Dowiedz się więcej: Stolica apostolska: Zakaz używania insygniów biskupich przez kard. Henryka Gulbinowicza
- To jest ostateczny upadek tego dolnośląskiego bohatera minionej epoki. Oczekuję teraz zdecydowanych kroków prokuratury wobec jego samego, ale też innych hierarchów - skomentował Krzysztof Śmiszek, wrocławski poseł Lewicy. - Teraz państwo powinno przejąć inicjatywę od Watykanu, spóźnioną o kilkadziesiąt lat, bo jest ona hańbą także dla państwowych instytucji odpowiedzialnych za praworządność - dodał.

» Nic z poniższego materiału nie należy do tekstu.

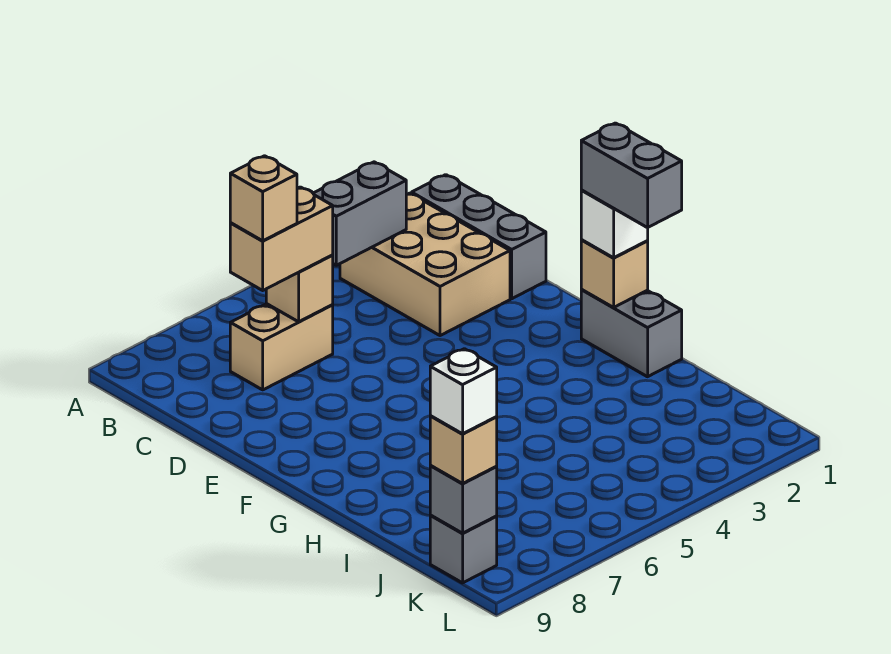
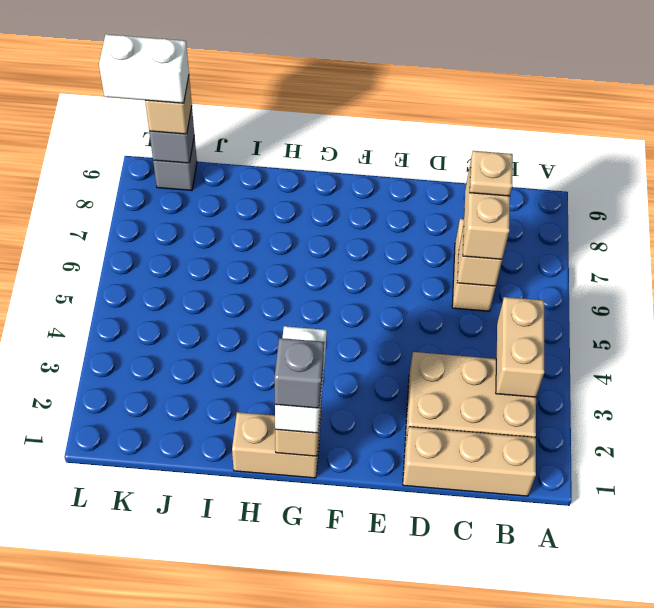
grey brick B1:D1 level 1 -> tan brick B1:D1 level 1
grey brick B3:B4 level 2 -> tan brick B3:B4 level 2
tan brick C7 level 4 -> tan plate C7 level 4
grey brick G1:H1 level 1 -> tan brick G1:H1 level 1
white brick G1 level 3 -> white brick G1:G2 level 3
grey brick G1:H1 level 4 -> grey brick G1 level 4
white brick K9 level 4 -> white brick K9:L9 level 4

Śmiszek ocenił w rozmowie z portalem gazetawroclawska.pl, że „winę za to, że te sprawy tak długo były skrywane, odpowiada też dolnośląski i wrocławski establishment, który blatował się z Gulbinowiczem i wynosił go na piedestały, a po kątach szeptano o tym, co robił Gulbinowicz”. Nie wymienił nikogo z nazwiska, ale przypomniał, że sam składał doniesienia do prokuratury na działania abp. Mariana Gołębiewskiego, byłego metropolity wrocławskiego, od 2013 roku arcybiskupa seniora archidiecezji wrocławskiej. Jego zdaniem hierarcha wiedział o czynach pedofilskich na terenie diecezji i nie spełnił ciążącego na nim obowiązku niezwłocznego powiadomienia organów ścigania.
Prokuratura Okręgowa we Wrocławiu przed rokiem wydała postanowienie o odmowie wszczęcia śledztwa ws. kard. Gulbinowicza, po złożeniu zawiadomienia przez Przemysława Kowalczyka, poetę posługującego się pseudonimem artystycznym Karol Chum. Postępowanie zostało umorzone ze względu na przedawnienie się czynu. Śmiszek ma jednak nadzieję, że „teraz państwo, które nie słucha swoich obywateli, może posłucha Watykanu”.